WHAT TO PRODUCE:
Could you reproduce the material below exactly, from the line containing "бычий цикл?" through its last line, and leave out everything else?

+++

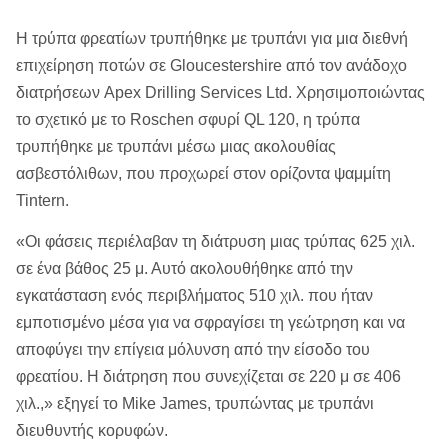
Η τρύπα φρεατίων τρυπήθηκε με τρυπάνι για μια διεθνή
επιχείρηση ποτών σε Gloucestershire από τον ανάδοχο
διατρήσεων Apex Drilling Services Ltd. Χρησιμοποιώντας
το σχετικό με το Roschen σφυρί QL 120, η τρύπα
τρυπήθηκε με τρυπάνι μέσω μιας ακολουθίας
ασβεστόλιθων, που προχωρεί στον ορίζοντα ψαμμίτη
Tintern.
«Οι φάσεις περιέλαβαν τη διάτρυση μιας τρύπας 625 χιλ.
σε ένα βάθος 25 μ. Αυτό ακολουθήθηκε από την
εγκατάσταση ενός περιβλήματος 510 χιλ. που ήταν
εμποτισμένο μέσα για να σφραγίσει τη γεώτρηση και να
αποφύγει την επίγεια μόλυνση από την είσοδο του
φρεατίου. Η διάτρηση που συνεχίζεται σε 220 μ σε 406
χιλ.,» εξηγεί το Mike James, τρυπώντας με τρυπάνι
διευθυντής κορυφών.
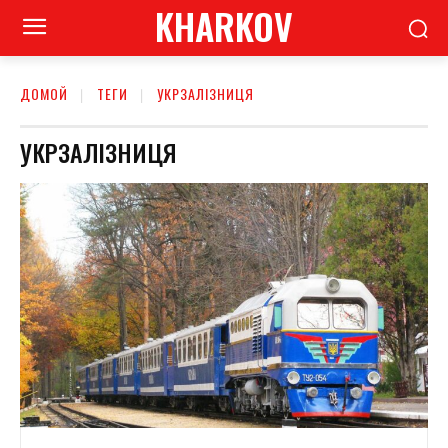
KHARKOV
ДОМОЙ
ТЕГИ
УКРЗАЛІЗНИЦЯ
УКРЗАЛІЗНИЦЯ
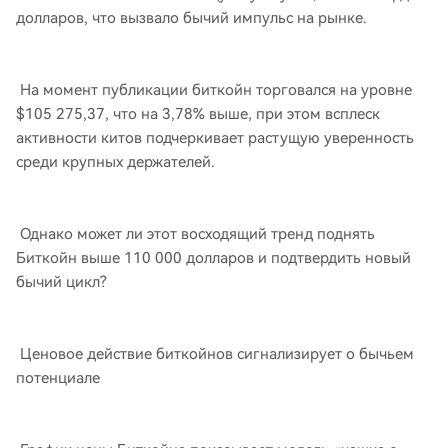
долларов, что вызвало бычий импульс на рынке.
На момент публикации биткойн торговался на уровне
$105 275,37, что на 3,78% выше, при этом всплеск
активности китов подчеркивает растущую уверенность
среди крупных держателей.
Однако может ли этот восходящий тренд поднять
Биткойн выше 110 000 долларов и подтвердить новый
бычий цикл?
Ценовое действие биткойнов сигнализирует о бычьем
потенциале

+++

SOLVED PROBLEM:
бычий цикл?
Ценовое действие биткойнов сигнализирует о бычьем
потенциале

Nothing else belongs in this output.